Готовя дивизию к наступлению, Деникин торопился окончательно выяснить отношения с Ксенией Васильевной, поставить все точки над «I». И Ксения Васильевна, к великой его радости, после не очень долгих раздумий сказала «да». 24 апреля, получив от нее ответ, он тотчас отправил ей письмо. «Пробивая себе дорогу в жизни, я испытал и неудачи, разочарования, и успех, большой успех. Одного только не было — счастья. И как-то даже приучил себя к мысли, что счастье — это нечто нереальное, призрак. И вот вдали мелькнуло. Если только Бог даст дней. Надеюсь… Думаю о будущем. Теперь мысли эти связнее, систематичнее, а главное, радостней. Теперь я уже желаю скорого окончания войны (прежде об этом не думал), но, конечно, поскольку, поскольку в кратчайший срок можно разбить до основания австро-германцев. Иначе не представляю себе конца. В одном только вопросе проявляю недостаточно патриотизма, каюсь: когда думаю об отдыхе после войны, тянет к лазурному небу и морю Адриатики, к ласкающим волнам и красочной жизни Венеции, к красотам Вечного города. Когда-то, 10 лет тому назад, я молчаливо и одиноко любовался ими — тогда, когда мой маленький друг Ася была с бабушкой на Рейне. Вы помните? Вы одобряете мои планы?»

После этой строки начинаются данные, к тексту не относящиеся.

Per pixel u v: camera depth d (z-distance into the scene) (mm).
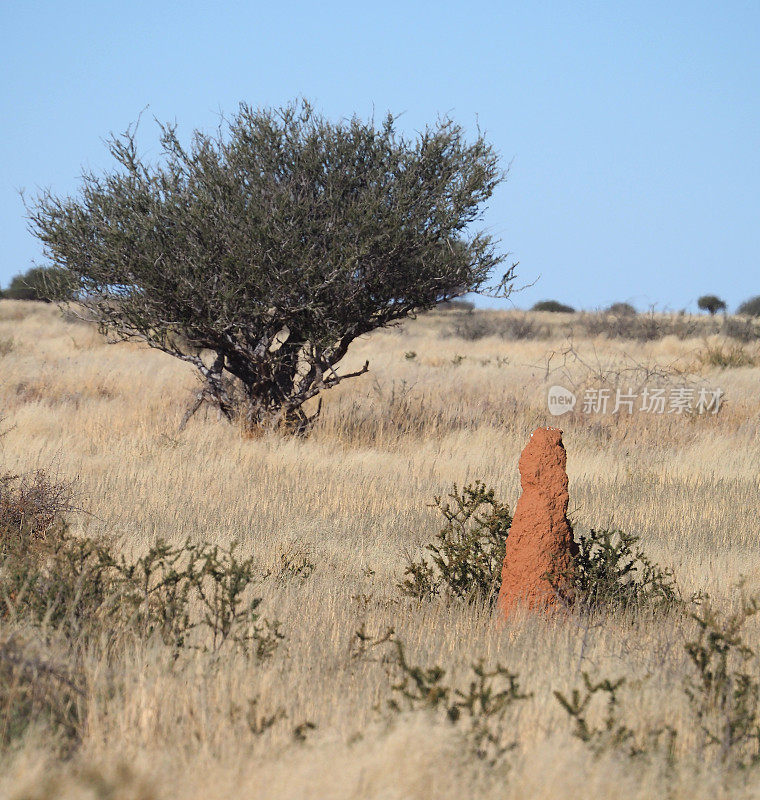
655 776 13930
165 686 16625
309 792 12703
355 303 57406
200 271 54312
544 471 25719
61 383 78625
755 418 69625
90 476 42906
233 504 39781
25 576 21875
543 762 13656
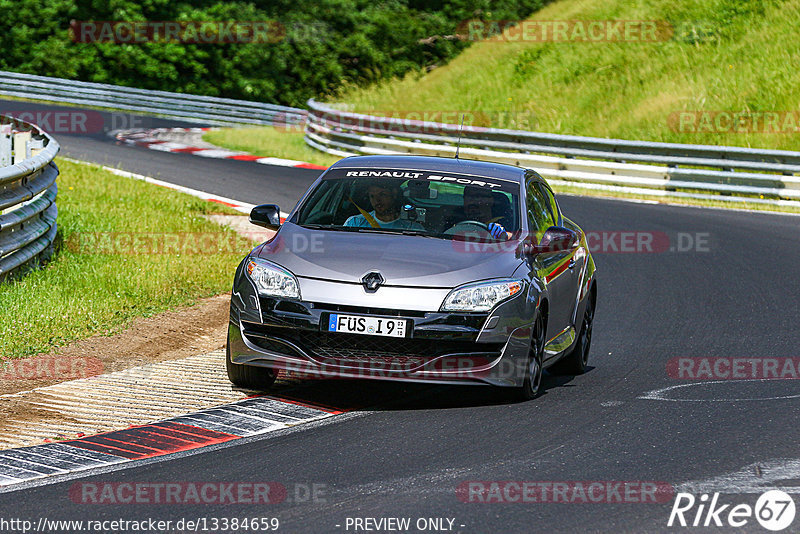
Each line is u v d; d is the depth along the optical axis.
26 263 38.25
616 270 49.19
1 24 156.00
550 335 27.70
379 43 173.12
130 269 40.28
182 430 22.41
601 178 77.56
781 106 95.25
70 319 32.22
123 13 157.38
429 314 23.88
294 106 167.50
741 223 62.94
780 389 27.70
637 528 16.92
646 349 33.72
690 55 109.62
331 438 22.02
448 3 177.00
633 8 123.56
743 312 39.81
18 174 36.00
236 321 25.08
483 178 29.08
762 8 113.25
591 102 107.62
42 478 19.05
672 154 75.88
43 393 25.25
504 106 112.44
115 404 24.47
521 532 16.64
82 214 52.38
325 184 28.84
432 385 27.42
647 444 21.97
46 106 127.44
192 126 122.19
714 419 24.28
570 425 23.50
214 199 64.38
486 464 20.33
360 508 17.61
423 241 26.02
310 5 173.50
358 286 24.17
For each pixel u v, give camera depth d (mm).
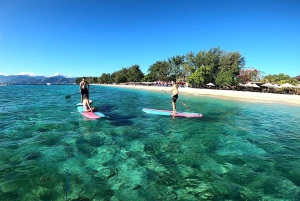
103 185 4699
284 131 10352
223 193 4508
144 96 32812
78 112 13820
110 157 6348
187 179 5098
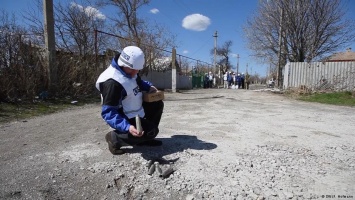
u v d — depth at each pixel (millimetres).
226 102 8625
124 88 2672
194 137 3756
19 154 3033
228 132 4121
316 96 10773
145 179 2445
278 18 17250
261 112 6492
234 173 2570
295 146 3475
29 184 2346
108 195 2262
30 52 7023
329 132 4348
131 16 21250
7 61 6496
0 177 2455
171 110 6500
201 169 2631
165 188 2318
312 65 12727
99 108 6688
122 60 2633
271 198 2158
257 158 2967
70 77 7938
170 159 2854
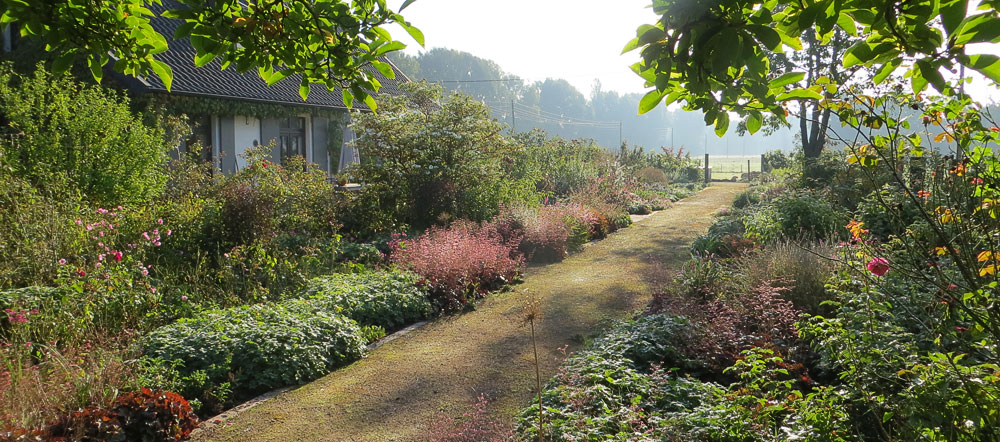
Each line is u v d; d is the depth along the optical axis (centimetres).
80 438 384
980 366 318
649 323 600
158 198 1024
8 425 368
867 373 363
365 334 680
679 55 192
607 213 1541
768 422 374
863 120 305
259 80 1634
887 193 827
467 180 1312
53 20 264
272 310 635
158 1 328
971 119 323
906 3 181
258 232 894
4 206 731
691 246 1151
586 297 838
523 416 444
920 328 427
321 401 514
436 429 445
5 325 539
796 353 512
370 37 280
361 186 1309
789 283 632
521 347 639
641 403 439
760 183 2086
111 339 538
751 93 208
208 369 529
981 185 328
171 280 738
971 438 289
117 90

А спустя несколько дней, еще не совсем веря в обретенное счастье, снова объяснялся: «Никогда еще жизнь не была так заполнена. Кроме дела, у меня появилась личная жизнь. Иногда я задумываюсь над неразрешенным еще вопросом наших отношений (собственно, один остался) и гложет меня сомнение. Все о том же. Мне ли Ваша ласка или тому неведомому, которого создало Ваше воображение?» А потом, утверждая ее в правильности сделанного ею выбора, подчеркивал: «Если в нашей жизни счастье в очень большой степени будет зависеть от меня, то оно почти обеспечено. Ни перевоспитывать, ни переделывать Вас, моя голубка, я не собираюсь. Сумею ли подойти — не знаю, но кажется мне, что сумею, потому, что я люблю Вас. И в думах одиноких, острых и радостных я вижу Асю женой и другом. Сомнения уходят и будущее светлеет». И еще раз: «Вся моя жизнь полна Вами. Получила новый смысл и богатое содержание. Успех для нас. Честолюбие (без него полководчество немыслимо) — не бесцельно. Радости и горе — общие. Я верю в будущее. Я живу им. Совершенно сознательно».